While the current administration is front and center in media harassment, history will show, sadly, that it’s not the only case.
It does not take much to set the way-back machine to August 2023 when the offices of the Marion County Record in Marion, Kansas, were raided by Marion County and Marion city law enforcement agencies allegedly because, according to reporting in the New York Times, “…appeared to be linked to an investigation into how a document containing information about a local restaurateur found its way to the local newspaper — and whether the restaurant owner’s privacy was violated in the process.”

Police in Marion, Kansas, are seen on surveillance video raiding the Marion County Record newspaper office. Screenshot from public records.
Equipment, reporters notes and documents from the Record were seized without due cause in a raid so horrific that it is believed to have contributed to the death Joan Meyer, the 98-year-old co-owner and publisher of the Record.
The savage nature of the event is well documented and students can easily study and learn about the raid. They can also learn about the November 2025 settlement in which Marion County authorities agreed to pay a $3 million settlement because of their actions.

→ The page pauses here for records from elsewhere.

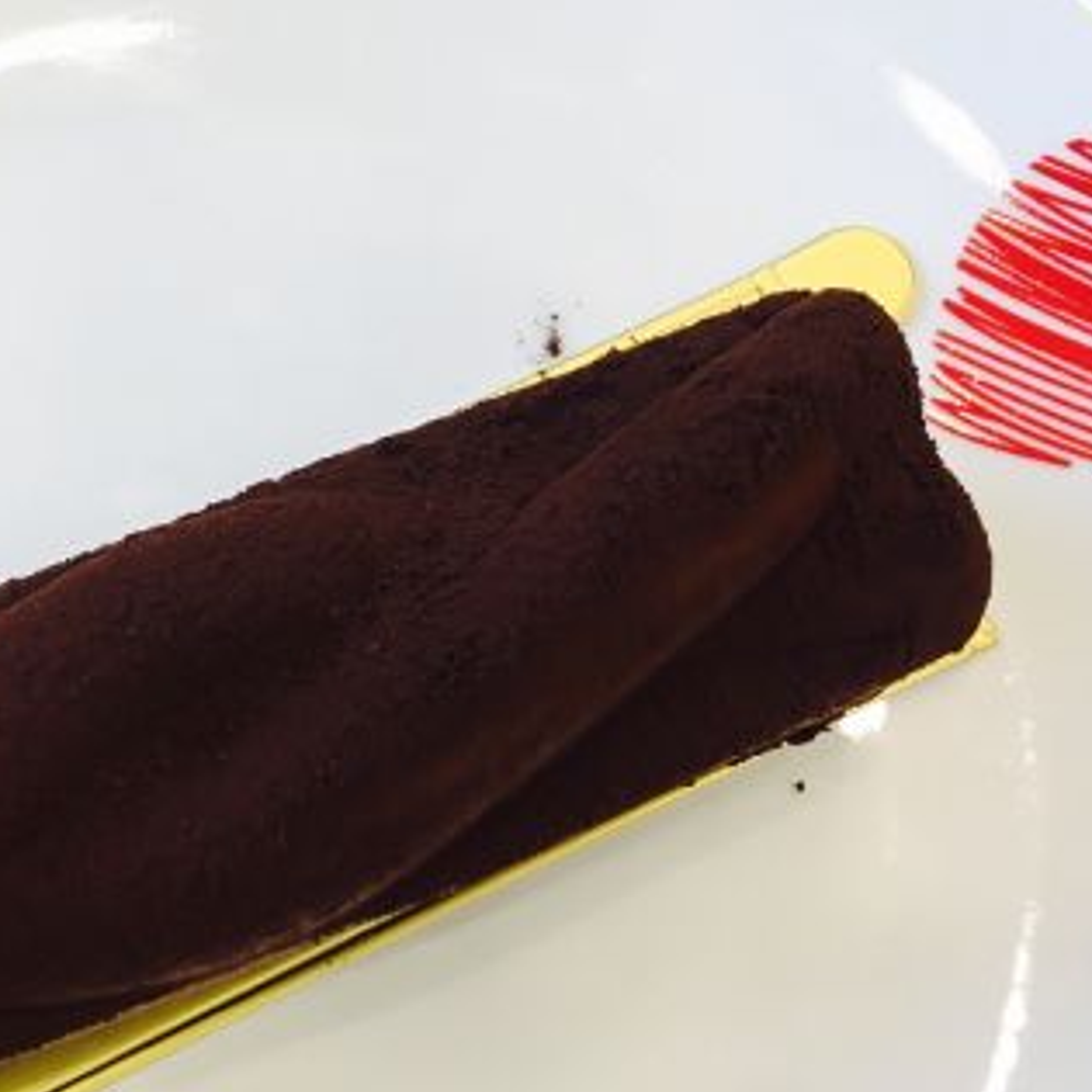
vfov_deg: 30.0
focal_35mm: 57
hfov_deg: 29.2
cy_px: 615
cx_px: 170
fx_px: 2034
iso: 80
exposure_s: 1/33
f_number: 2.2
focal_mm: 4.15
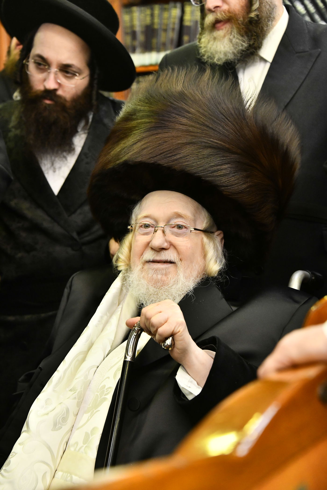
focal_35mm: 82
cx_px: 164
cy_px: 245
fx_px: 1117
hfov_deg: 16.7
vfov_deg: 24.8
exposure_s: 1/125
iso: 2500
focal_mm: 82
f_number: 5.6
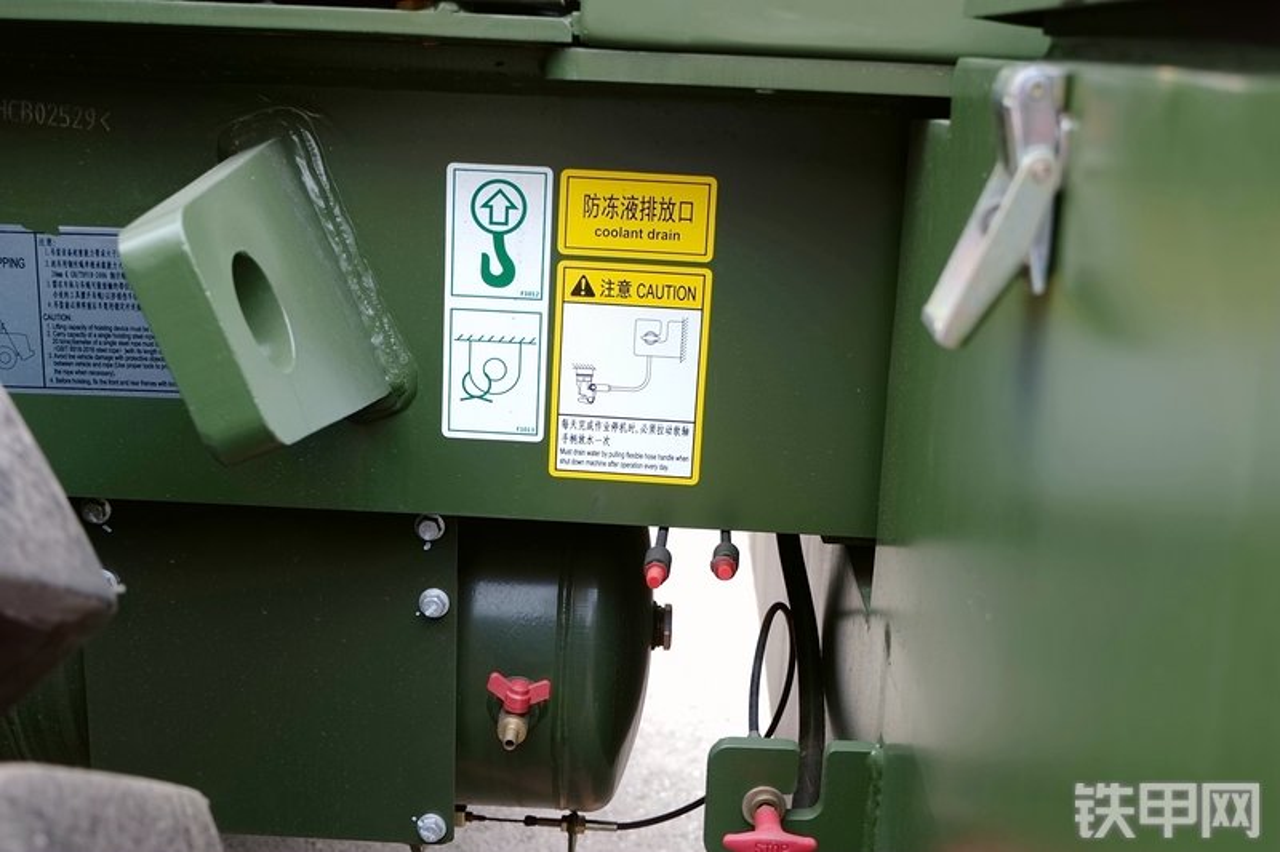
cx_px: 640
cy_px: 426
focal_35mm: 40
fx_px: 1422
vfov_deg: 33.4
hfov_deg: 48.5
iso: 100
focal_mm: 26.9
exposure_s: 1/58
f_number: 4.5
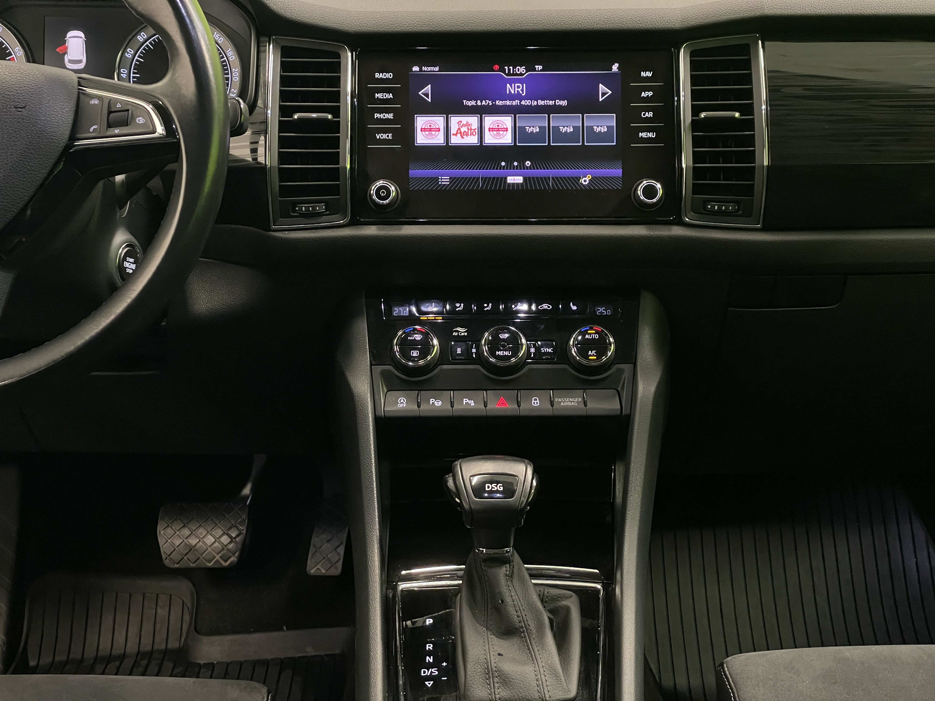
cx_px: 468
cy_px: 350
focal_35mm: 52
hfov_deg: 36.8
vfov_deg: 28.0
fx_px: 1405
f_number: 2
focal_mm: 6
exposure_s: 1/50
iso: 640
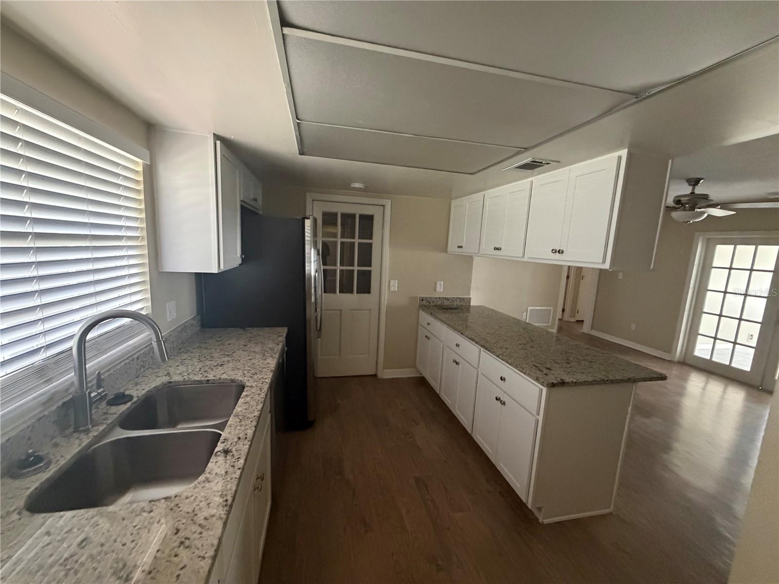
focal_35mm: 14
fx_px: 315
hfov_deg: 102.1
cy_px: 292
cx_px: 390
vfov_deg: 85.7
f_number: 2.2
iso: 800
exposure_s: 1/60
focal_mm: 2.22
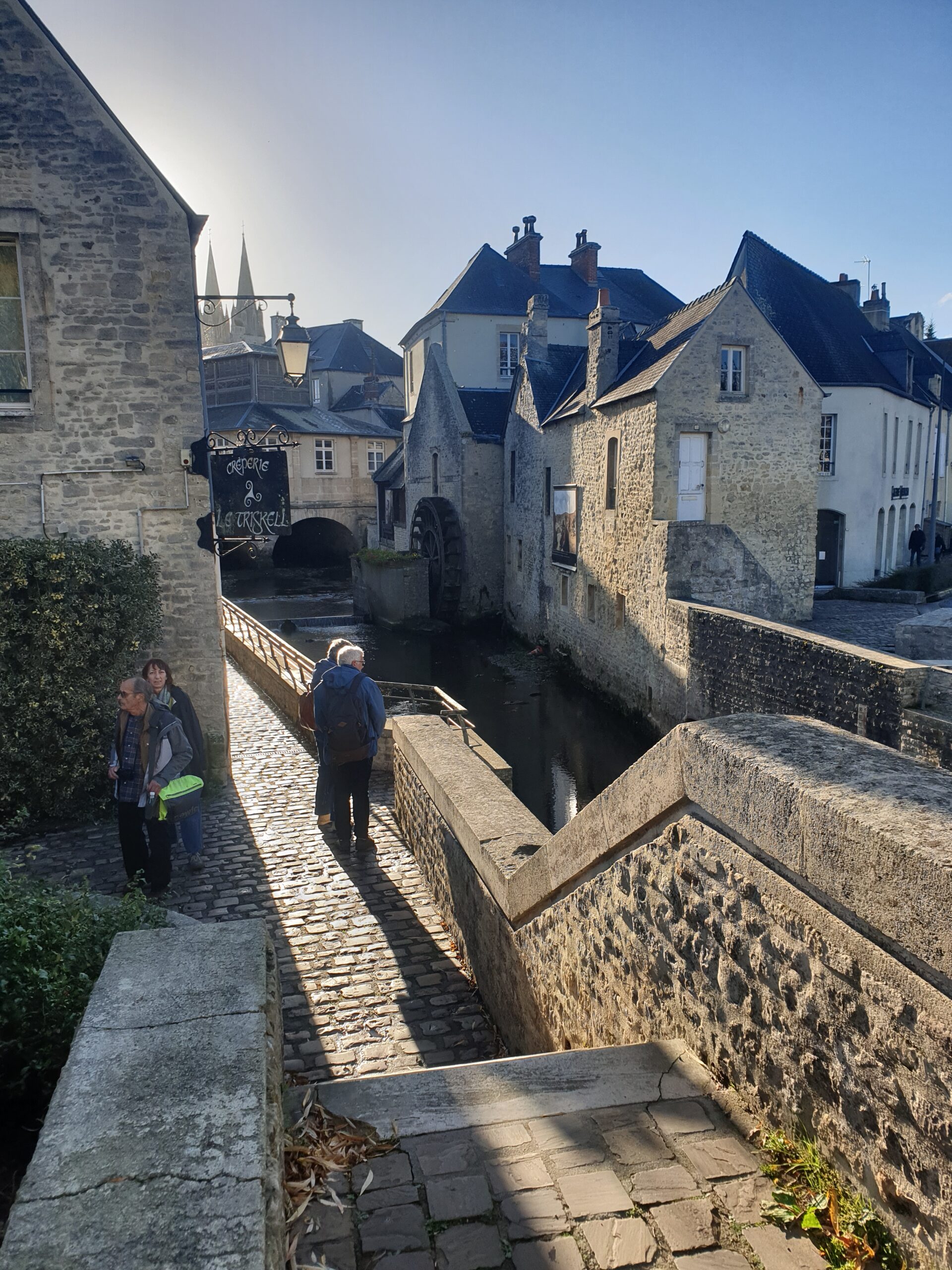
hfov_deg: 53.1
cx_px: 476
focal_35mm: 26
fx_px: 953
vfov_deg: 67.3
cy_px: 635
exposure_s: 1/1297
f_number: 2.4
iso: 50
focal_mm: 4.3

According to The Kansas Reflector, which touts itself as “a nonprofit news operation providing in-depth reporting, diverse opinions and daily coverage of state government and politics. This public service is free to readers and other news outlets,” the settlement also included a “statement of regret”, which reads:
“The Sheriff’s Office wishes to express its sincere regrets to Eric and Joan Meyer and Ruth and Ronald Herbel for its participation in the drafting and execution of the Marion Police Department’s search warrants on their homes and the Marion County Record. This likely would not have happened if established law had been reviewed and applied prior to the execution of the warrants.”
Eric Meyer is the owner and editor of the Marion County Record and Ruth Herbel is the Marion city councilor whose home was raided in tandem with the newspaper office. Joan Meyer was Eric Meyer’s mother who died the day after the raid and Ronald Herbel is Ruth Herbel’s husband.
While the settlement includes an admission of remorse by the County and provides financial help for the Record to recoup some of the cost of equipment, lost sales and operating expenses, the fact remains that government agencies still saw fit to attack a media outlet simply because of content they perceived to be unfit.
As journalism advocates and educators, it is incumbent on all of us to, as I have said before, to not only teach press rights and the First Amendment, but to vigilantly defend and support them.
Hopefully, a student media outlet will never be subjected to this kind of treatment. That doesn’t mean cases like Hannah Natanson’s or the Marion County Record should be overlooked or left out of a journalism curriculum. The reality is that they are brutal reminders of the recent and, unfortunately, ongoing, assault on American Journalism.
As new cases unfold on a seemingly regular basis, journalism educators at all levels need to address the situations and discuss them with their students. These discussions should address not only the nature of the cases, but resources available to student journalists. There are, to no surprise, a plethora of resources available including, but not limited to, the Society of Professional Journalists, the Student Press Law Center, The Freedom of the Press Foundation, the American Press Institute and the Freedom Forum.
Even with the settlement in Kansas, the question remains — Is the settlement worth celebrating? It is because it seemingly absolves The Record of any wrongdoing and places the blame for the horrific raid on Marion County and city officials.
Nonetheless, one thing remains certain — no matter how much the settlement was — Press Rights are not for sale.
It has become an ongoing battle. And we’re all in it together.